新規格で登場した2社のカメラについては,口径論争をはじめとする他社ユーザー(主にソニーα)とのマウント合戦を目にします.
このような中,カメラ業界の不振を招いたのは誰か?といった議論もなされています.その中では,カメラ女子ブームやオールドレンズ遊びを揶揄するのが定番となっているようです.
しかしながら,「カメラ女子」や「オールドレンズ遊び」こそ趣味としてのシステムカメラの王道だ,と当方は思うのです.
プロのツールであれば,カメラに限らず要求仕様が先にあり,それを満たすものが採用されるはずです.プロのフォトグラファーが求める仕様がシステムカメラでなければ満たされないのであれば,システムカメラの存在意義は失われません.
マスマーケットを占める非プロユーザーでも,天体撮影や自動車レース,航空写真を目的とするなら求める仕様が決まるでしょう.ただし,純粋にそのような目的でカメラを購入する方は,カメラじゃなくて天体/レース/航空機が好きなのでしょう.
当方も含めて,システムカメラを購入している非プロユーザーの多くは「良い写真はもちろん撮りたいが,カメラという精密光学機器自体も好き」なんじゃないでしょうか.
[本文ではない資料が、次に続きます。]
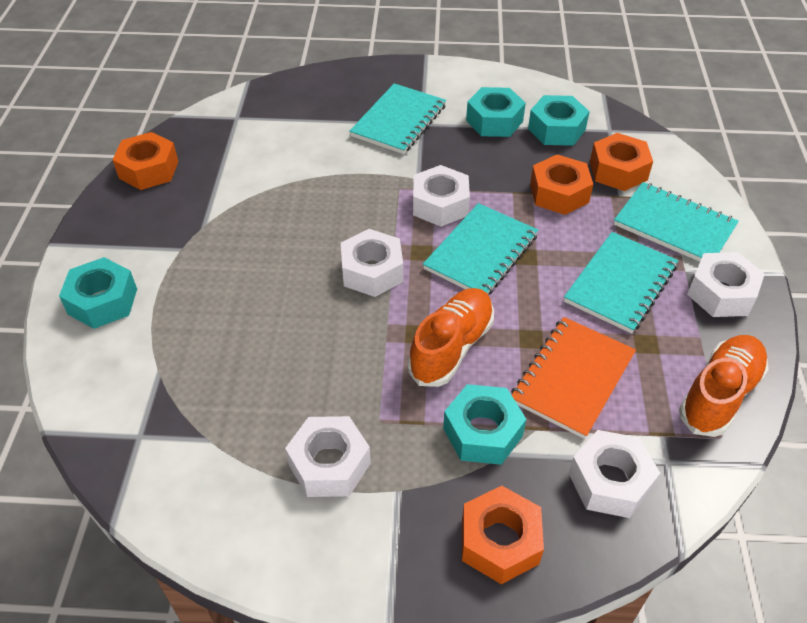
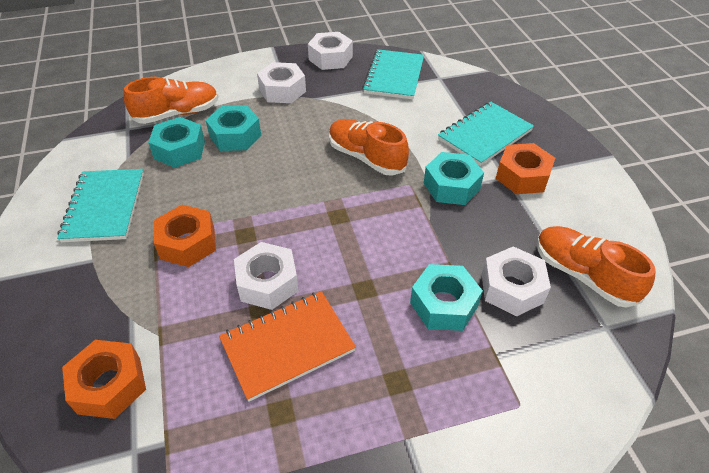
orange nut: 4 -> 3
orange shoe: 2 -> 3
turquoise notebook: 4 -> 3
white nut: 5 -> 4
目的が決まっていないから,求める仕様も決まっていない.なので,何でも言えるし言い合いになるわけです.
カメラボディに固定されている撮像素子のサイズを,なぜ135フィルムサイズで考えるのか?そこに意味はありません.
受光面積が大きいほど感度で有利なのは物理的に当然ですから,高感度を求めるなら大型素子がいいわけです.が,要求仕様が決まっていませんからどこまで大きくしていいのか決め手もないのです.結局「買える範囲で」「持てる範囲で」大きくしましょう,となるわけですが,人によって財力も体力も違いますから,統一的な解なんて無いわけです.
135フィルムサイズ用に設計されたレンズを本来の画角で使う.135フィルムサイズの撮像素子にこだわる理由はこれしかありません.
ソニーEマウントはフルサイズにしては口径が小さい.ネット上ではよく目にします.でも,さらに小さいライカMマウントを批判する人はほとんどいません.ブランド力もあるでしょうけど,歴史を生き抜いてきたライカM用レンズ群を通して世界を見てみたい,というシンプルな要求は安易な批判を寄せ付けないのだと思います.
当方も,岳父の形見であるニコンS用レンズやペンタックスTakumarレンズを使ってみたいがためにソニーαを買いました.当時は,135フィルム用レンズを本来の画角で使うためにはα7シリーズしか選択肢がなかったのです.こういう人は結構いるのではないでしょうか.
オールドレンズの「味」とは欠陥である,との言葉は全くもってその通りなのですが,それがエンターテイメントなのです.21世紀になって蒸気機関車がけん引する列車になぜ乗りたがるのか?その「欠陥」の立ち現れ方に,英知の積み重ねと先人の心意気が詰まっているのです.
システムカメラは,その「味」を楽しめるツールであり,象徴であるわけです.ならば,その象徴をファッションに取り入れた「カメラ女子」や「オールドレンズ遊び」こそ.非プロユーザーにとってシステムカメラの存在意義なんじゃないか,と思うのです.
カメラメーカーが生き残るには,「味」の象徴でありつづけるための努力や工夫が必要なんじゃないでしょうか.ライカはなんだかうまいことやってますよね.